KPPU Hadiri Diskusi Publik Bahas Polemik Minyak Goreng

KPPU Hadiri Diskusi Publik Bahas Polemik Minyak Goreng

Jakarta (3/2) – Ketua KPPU Ukay Karyadi menghadiri Diskusi Publik yang diselenggarakan oleh Institute for Development of Economics and Finance (INDEF). Mengusung tema “Solusi Minyak Goreng Naik, Subsidi atau DMO-DPO?” forum yang dilaksanakan secara virtual ini menghadirkan beberapa narasumber dari berbagai latar belakang, di antaranya Direktur Jenderal Perdagangan Dalam Negeri Kementerian Perdagangan RI Oke Nurwan, Ketua Umum Apkasindo Perjuangan Alpian Arahman, Direktur Eksekutif INDEF Tauhid Ahmad, Peneliti Center of Food, Energy, and Sustainable Development INDEF Rusli Abdulah, serta dimoderatori oleh Peneliti INDEF Mirah Midadan.

Dalam forum yang membahas isu yang sedang berkembang di masyarakat ini, Ukay memaparkan bagaimana hasil penelitian KPPU mengenai struktur konsentrasi industri produsen minyak goreng. Tingkat konsentrasi industri produsen minyak goreng menunjukan Concentration Ratio (CR) sebesar 46,5%. KPPU juga mengidentifikasi ada 4 (empat) perusahaan terbesar yang terintegrasi. “Industri kelapa sawit yang merupakan bahan dasar minyak goreng, sudah keruh dari hulunya namun kita sibuk menjernikah di hilirnya, maka akan terasa berat dan memakan biaya besar. Kebijakan perbaikan di hulu tanpa membenahi di hilir itu tidak efektif,” jelas Ukay.

Sebagai perwakilan dari petani kelapa sawit, Alpian menyampaikan bahwa saat ini petani dihadapi dengan harga pupuk yang cukup tinggi dan langka, harga Tandan Buah Segar (TBS) Sawit yang sedang jatuh, serta panen yang sedang turun. Dengan kondisi saat ini Alpian berharap pemerintah melalui Kementerian Perdagangan RI untuk terus memantau kebijakan DMO-DPO agar sesuai dengan harapan para petani kelapa sawit di Indonesia. Selain itu, Pemerintah harus memantau rantai distribusi dari produsen minyak goreng dan eksportir. “Rantai distribusi itu harus terus dikawal dan diawasi karena petani tidak memiliki kemampuan untuk itu, maka kami sangat berharap pada pemerintah,” ucap Alpian.

Dari perspektif regulator, Oke memaparkan bahwa fenomena anomali yang terjadi sat ini diakibatkan berbagai kondisi salah satunya Pandemi Covid-19. Tidak hanya itu, pasokan minyak nabati dunia turun juga mengakibatkan harga minyak nabati tinggi dimana CPO merupakan unsur di dalamnya. Lebih lanjut Oke menyampaikan bahwa memang ada kebijakan pemerintah yang terlalu melepas industri minyak goreng ini kepada mekanisme perdagangan, sehingga industri minyak goreng dalam negeri ketergantungn terhadap harga CPO internasional. “Hal itu memang yang perlu diperbaiki, kita harus melepas ketergantungan minyak goreng domestik terhadap CPO internasional dengan berbagai instrumen.
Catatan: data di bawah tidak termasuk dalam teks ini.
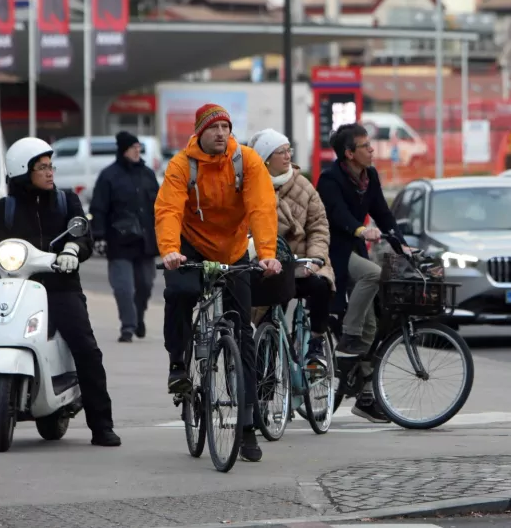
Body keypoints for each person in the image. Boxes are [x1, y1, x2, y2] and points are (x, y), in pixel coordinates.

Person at [0, 137, 120, 447]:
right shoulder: (5, 208)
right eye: (41, 167)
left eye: (50, 166)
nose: (49, 172)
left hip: (58, 286)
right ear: (22, 171)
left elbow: (82, 233)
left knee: (85, 347)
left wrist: (73, 248)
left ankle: (102, 425)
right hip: (13, 285)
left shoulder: (66, 201)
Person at [154, 103, 282, 463]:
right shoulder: (182, 164)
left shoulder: (248, 161)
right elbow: (168, 209)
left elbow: (261, 207)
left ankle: (247, 427)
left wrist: (267, 253)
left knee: (242, 339)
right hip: (189, 246)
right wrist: (169, 250)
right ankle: (178, 363)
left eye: (226, 126)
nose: (221, 133)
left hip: (234, 249)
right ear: (199, 132)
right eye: (214, 128)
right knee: (181, 292)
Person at [316, 123, 408, 423]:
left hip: (355, 246)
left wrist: (401, 245)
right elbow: (336, 213)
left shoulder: (371, 178)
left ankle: (366, 396)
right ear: (349, 153)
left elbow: (383, 212)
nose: (372, 149)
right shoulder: (330, 179)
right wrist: (359, 229)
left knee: (373, 327)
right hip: (334, 249)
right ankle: (348, 339)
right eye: (365, 146)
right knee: (371, 274)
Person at [247, 129, 335, 371]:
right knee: (268, 313)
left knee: (320, 286)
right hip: (270, 265)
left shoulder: (303, 185)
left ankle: (315, 345)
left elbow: (319, 226)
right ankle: (266, 374)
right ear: (265, 158)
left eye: (289, 151)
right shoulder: (250, 185)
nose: (287, 156)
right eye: (281, 152)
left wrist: (316, 259)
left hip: (304, 262)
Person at [89, 131, 160, 344]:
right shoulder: (108, 176)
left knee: (146, 285)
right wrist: (99, 235)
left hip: (145, 242)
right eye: (133, 147)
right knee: (123, 288)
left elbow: (159, 206)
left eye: (139, 147)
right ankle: (128, 326)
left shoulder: (147, 174)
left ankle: (138, 317)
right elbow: (98, 208)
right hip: (118, 243)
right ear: (123, 150)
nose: (137, 151)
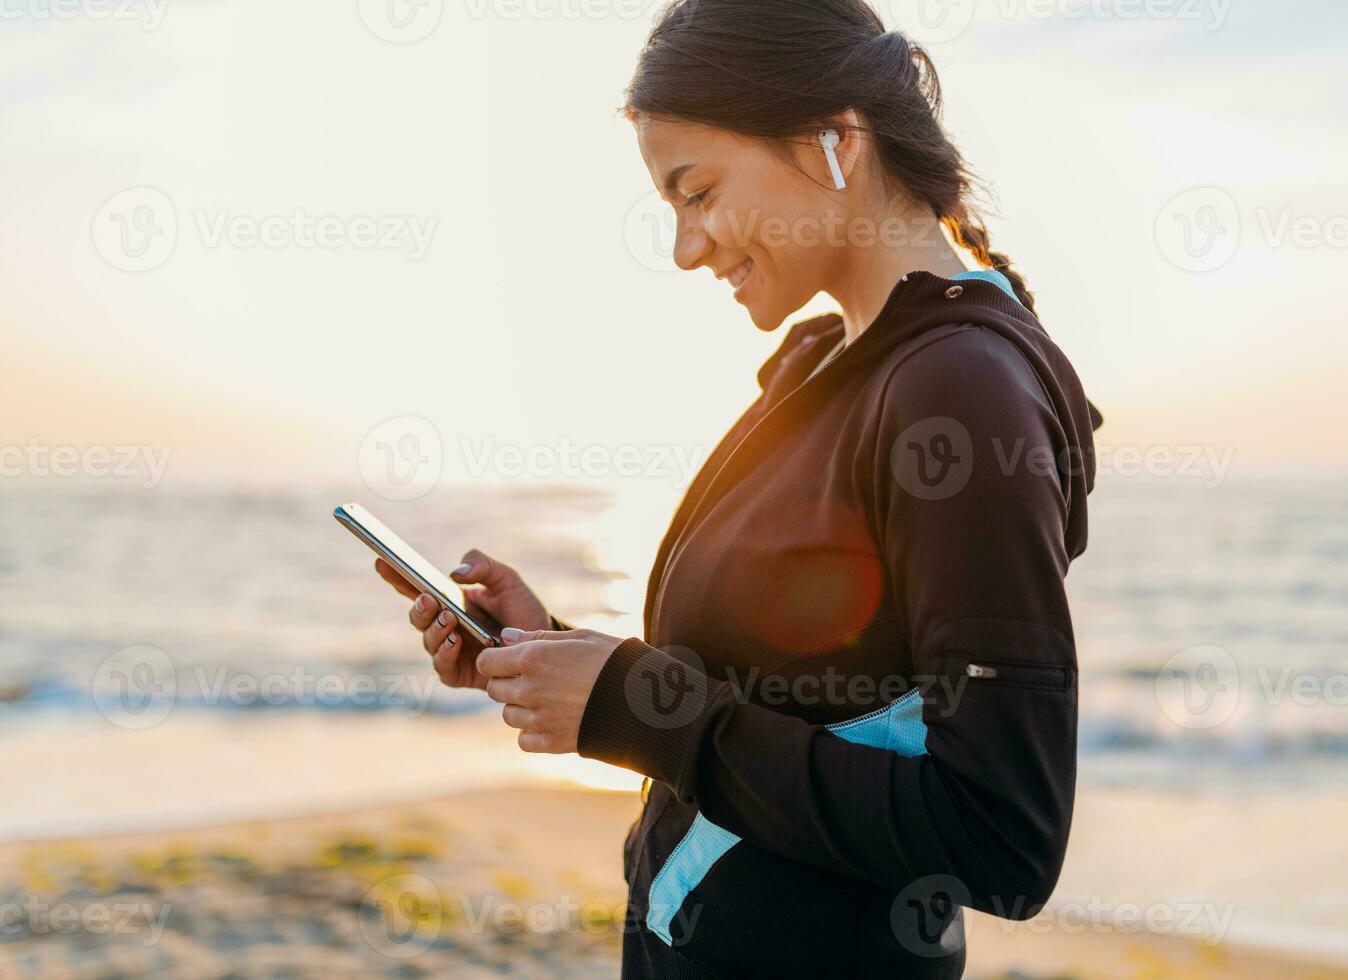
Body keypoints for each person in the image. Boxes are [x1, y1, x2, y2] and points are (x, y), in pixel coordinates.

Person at [378, 0, 1101, 975]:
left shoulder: (957, 391)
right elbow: (799, 693)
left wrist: (633, 702)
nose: (685, 246)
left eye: (699, 190)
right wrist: (556, 658)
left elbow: (999, 835)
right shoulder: (821, 364)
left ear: (831, 140)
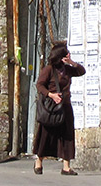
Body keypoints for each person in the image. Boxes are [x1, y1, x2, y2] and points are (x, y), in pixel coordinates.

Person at [32, 41, 86, 175]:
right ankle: (38, 161)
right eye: (66, 53)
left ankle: (66, 166)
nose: (68, 54)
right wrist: (51, 95)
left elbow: (81, 71)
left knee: (67, 135)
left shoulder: (67, 69)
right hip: (51, 107)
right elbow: (39, 85)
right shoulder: (49, 69)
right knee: (46, 135)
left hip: (65, 106)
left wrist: (72, 62)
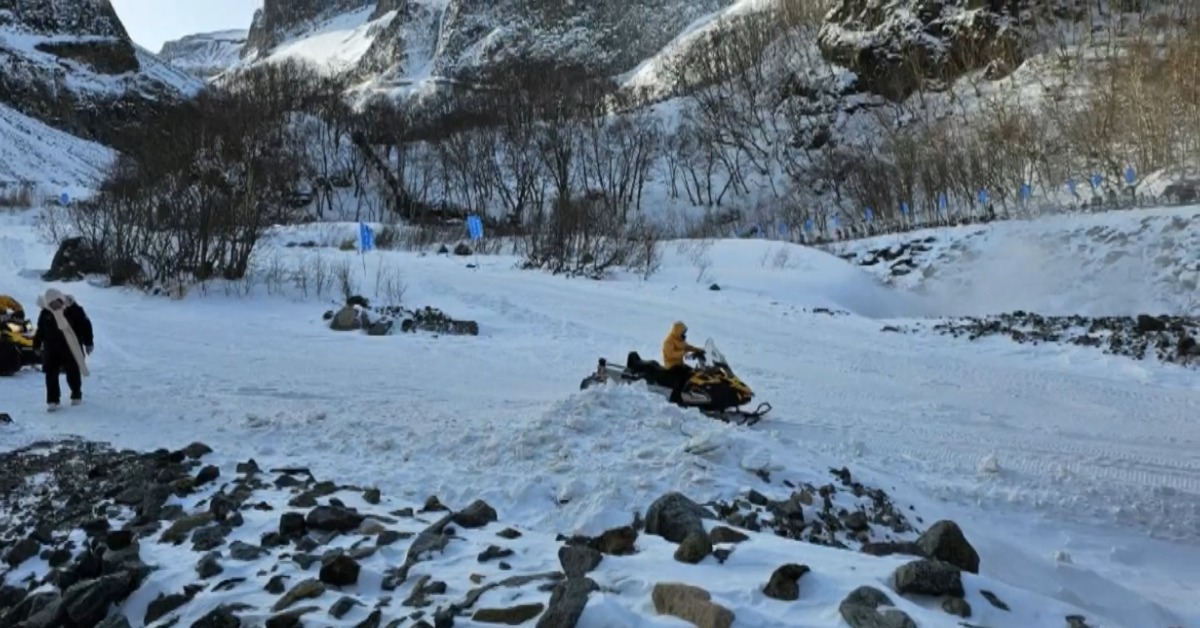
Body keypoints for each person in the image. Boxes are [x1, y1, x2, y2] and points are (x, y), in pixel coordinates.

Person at [31, 288, 93, 410]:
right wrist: (36, 345)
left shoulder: (73, 309)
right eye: (51, 304)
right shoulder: (46, 314)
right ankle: (53, 400)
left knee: (72, 371)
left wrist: (88, 342)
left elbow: (85, 325)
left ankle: (76, 394)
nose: (54, 306)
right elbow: (40, 331)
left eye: (56, 302)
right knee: (51, 374)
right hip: (52, 348)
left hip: (70, 347)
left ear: (60, 299)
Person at [661, 321, 704, 404]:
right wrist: (683, 353)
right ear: (677, 332)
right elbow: (670, 354)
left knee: (695, 373)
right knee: (683, 377)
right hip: (671, 365)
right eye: (683, 332)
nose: (684, 334)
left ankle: (695, 395)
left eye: (684, 332)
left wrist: (698, 350)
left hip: (679, 364)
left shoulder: (679, 339)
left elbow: (687, 347)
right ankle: (675, 398)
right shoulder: (668, 341)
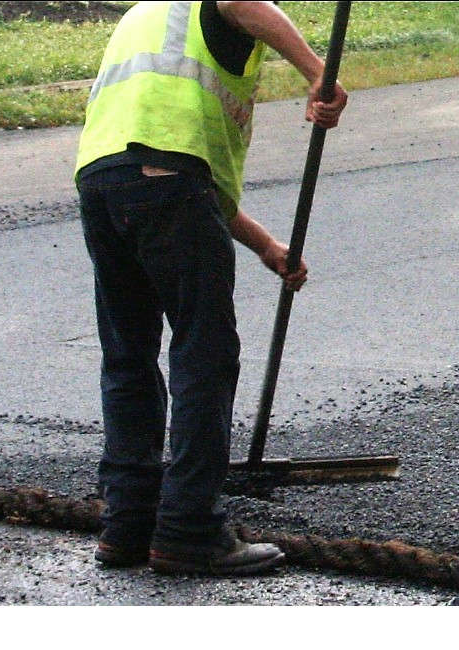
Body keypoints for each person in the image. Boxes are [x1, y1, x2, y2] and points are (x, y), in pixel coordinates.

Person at [75, 1, 347, 576]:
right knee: (204, 353)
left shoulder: (144, 17)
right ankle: (188, 530)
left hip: (104, 186)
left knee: (127, 356)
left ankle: (128, 525)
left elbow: (168, 168)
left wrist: (266, 246)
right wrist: (317, 73)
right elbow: (241, 4)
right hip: (164, 184)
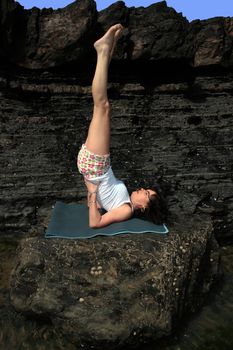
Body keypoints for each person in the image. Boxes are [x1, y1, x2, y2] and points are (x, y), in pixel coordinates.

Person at [77, 24, 166, 228]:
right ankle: (107, 49)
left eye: (145, 193)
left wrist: (91, 193)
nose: (142, 189)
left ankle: (103, 51)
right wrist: (93, 194)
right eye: (145, 189)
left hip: (96, 166)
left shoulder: (126, 210)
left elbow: (95, 223)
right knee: (102, 107)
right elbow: (101, 203)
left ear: (143, 207)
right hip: (95, 167)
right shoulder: (123, 202)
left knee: (103, 106)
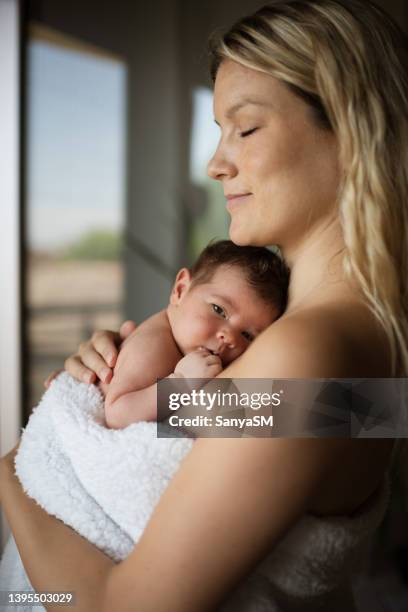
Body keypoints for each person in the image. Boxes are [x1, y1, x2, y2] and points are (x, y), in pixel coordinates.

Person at [1, 1, 407, 610]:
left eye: (244, 127)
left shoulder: (308, 349)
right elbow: (260, 436)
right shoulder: (340, 337)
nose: (216, 164)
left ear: (349, 130)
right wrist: (112, 379)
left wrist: (14, 470)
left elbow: (123, 608)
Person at [101, 240, 288, 429]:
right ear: (180, 290)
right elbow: (117, 414)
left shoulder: (181, 342)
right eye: (219, 310)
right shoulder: (153, 346)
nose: (230, 337)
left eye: (247, 335)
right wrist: (181, 383)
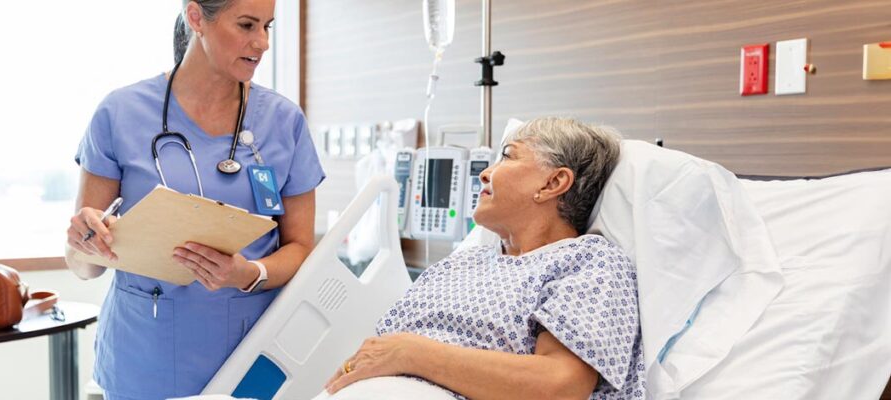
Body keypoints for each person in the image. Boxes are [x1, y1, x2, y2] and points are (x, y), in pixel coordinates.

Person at [64, 0, 325, 399]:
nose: (263, 42)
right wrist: (84, 243)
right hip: (144, 359)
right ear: (196, 17)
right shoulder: (120, 113)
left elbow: (302, 247)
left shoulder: (283, 121)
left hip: (254, 355)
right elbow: (84, 264)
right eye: (247, 25)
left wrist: (248, 273)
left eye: (268, 26)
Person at [322, 117, 645, 399]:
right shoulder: (461, 263)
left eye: (507, 157)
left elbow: (560, 386)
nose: (486, 173)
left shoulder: (588, 262)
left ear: (553, 183)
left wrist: (411, 353)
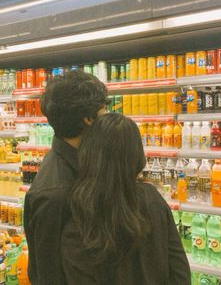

Untuk saat ini melalui instrumen DMO-DPO,” tukas Oke.

Menyetujui pendapat Oke, Rusli menyampaikan bahwa benar memang saat ini terjadi kondisi anomali yang diakibatkan oleh Pandemi Covid-19 yang berdampak pada respon Pemerintah dan masyarakat. Kebijakan DMO-DPO perlu dilihat efektivitasnya dalam jangka pendek. “Kemudian untuk jangka panjangnya, dapat dilakukan hilirisasi minyak goreng atau mendorong minyak goreng dalam bentuk kemasan guna menghindari dampak shock di masa depan serta perwujudan kompetisi persaingan usaha yang sehat dari hulu ke hilir,” jelas Rusli.

Menutup diskusi, Ukay menyampaikan dalam closing statementnya, “KPPU melihat ini sebagai kesempatan untuk memperbaiki struktur pasar di industi minyak goreng. Terbukti pada tahun 2010 industri minyak goreng pernah dihukum oleh KPPU. Tidak menutup kemungkinan di masa yang akan datang, masalah seperti ini akan terulang lagi.”